Building outside is one option that presents its own challenges. Wind can make your layout work just fine one moment and not at all the next. Also, heat and cold affect speeds in different ways. One word of caution: if you’re building in cold weather, leave the rails inside at room temperature until you’re ready to snap them on. When temps are near or below freezing, the rails lose much of their flexibility, making it nearly impossible to snap them onto turns or steep hills. Even with those challenges, building outside can give you a lot more space for some really massive layouts.

This was built with nine Cyclone sets plus some other bricks and two motors. It’s 12 feet long and 3 feet wide.

That’s the basics - for more detailed tips on various aspects of your layout, have a look at the other articles in this section. I highly suggest starting out by building the layout that’s included with your set, going step-by-step with the instructions. You’ll learn a lot that way. Once you’ve done that, tear it all down and build one of your own designs. There is one pitfall you’ll surely encounter, though, and the last tip in this section is one way around it.

When you build a layout, you’ll have to cut the rails to fit. This means that your rails will get shorter and shorter with every build, and at some point, you’re going to run across a scenario when the rail you have is shorter than the rail you need.


Of course, if you’ve got multiple sets, you’ve likely got a few extra rail connector pins and you can just fill the gap with a short piece leftover from a previous cut. But if you’ve already used your pins, or you’ve lost one, there’s another way you can splice two ends together.
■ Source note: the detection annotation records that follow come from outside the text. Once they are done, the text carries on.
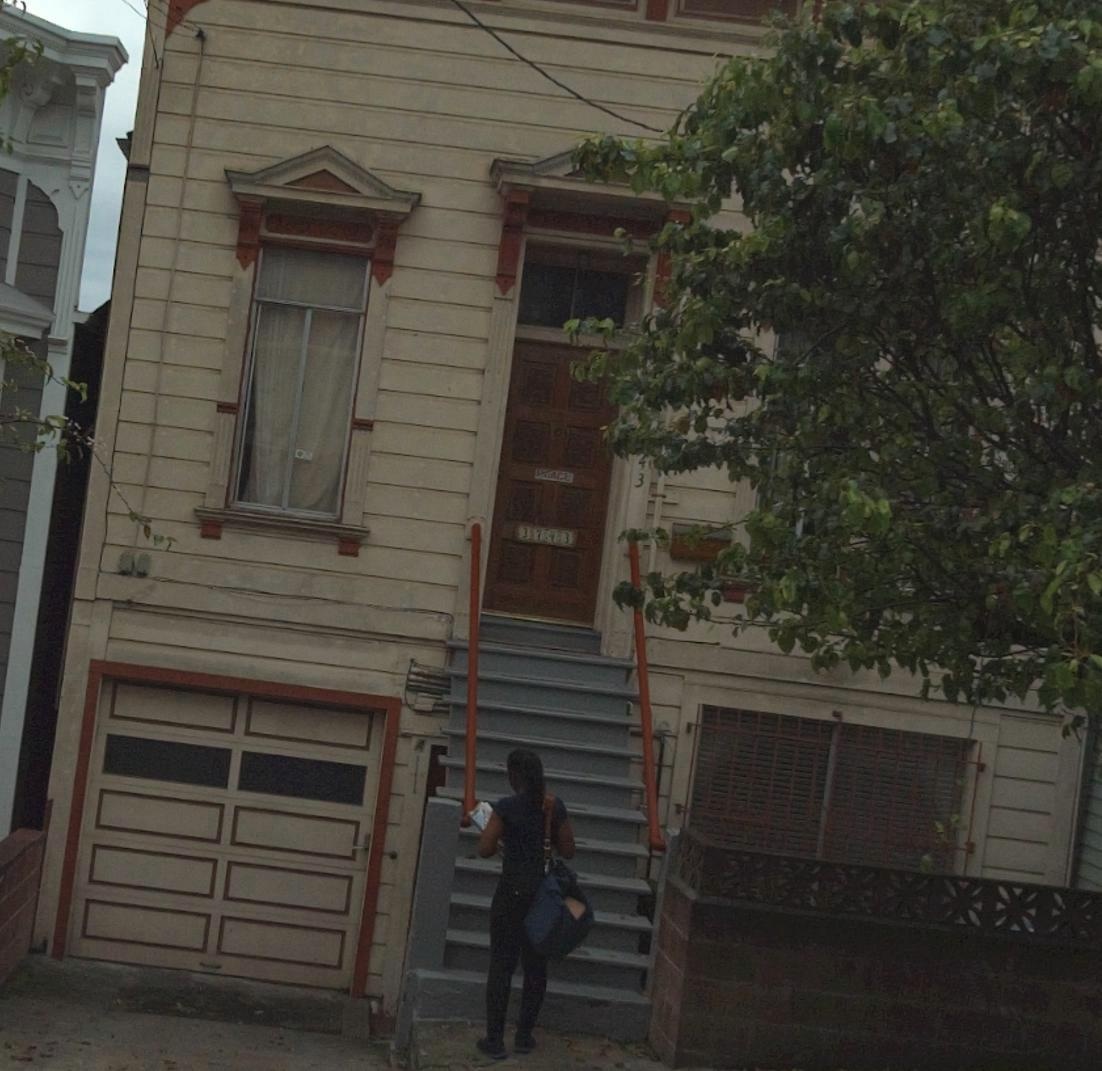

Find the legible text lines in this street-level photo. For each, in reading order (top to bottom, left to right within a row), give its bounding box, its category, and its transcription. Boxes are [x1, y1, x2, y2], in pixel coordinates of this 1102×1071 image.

[634, 453, 648, 489] StreetNumber: 43
[520, 525, 571, 546] StreetNumber: 3743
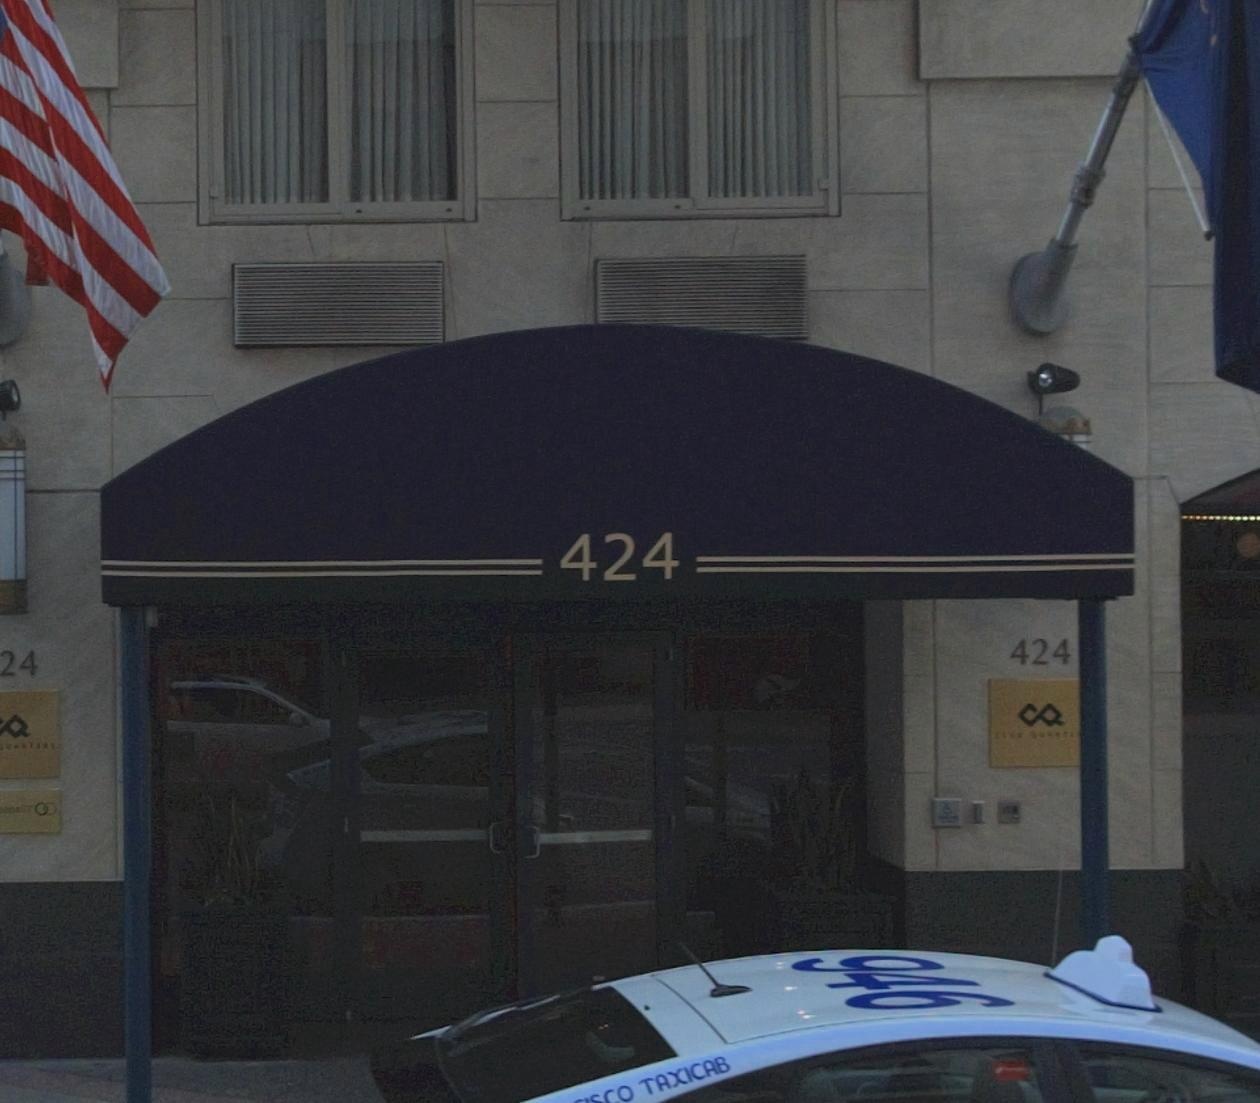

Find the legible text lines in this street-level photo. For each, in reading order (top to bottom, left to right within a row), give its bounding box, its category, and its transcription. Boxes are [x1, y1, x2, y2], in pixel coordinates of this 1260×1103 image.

[558, 530, 682, 583] StreetNumber: 424
[1, 648, 39, 677] StreetNumber: 24
[1007, 637, 1072, 667] StreetNumber: 424
[789, 953, 1023, 1012] None: 946
[616, 1054, 733, 1103] None: O TAXICAB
It works best on a lift hill section or other straight section of track (rather than a curve).

First, take a couple of the 2X6 plates and put them side-by-side. Snap a cross tie mount on each end of the pair so that the rail’s end lies between them. Now add three or more cross ties, making sure the centre one straddles the end of the rail.

Now snap in the rail you want to connect, keeping the cross ties as close together as possible.

Add a few more cross ties if you have room, building in more stability to the section and reducing the chance that the ends will separate.

It’s not as good as using a rail connector pin, but it’s close.

Perhaps CDX might someday offer an extra-wide cross tie that would make rail connections super-easy (and such a piece would be harder to lose than those tiny little pins). Maybe it could be possible to make one with a 3D printer. Until then, this solution works fairly well.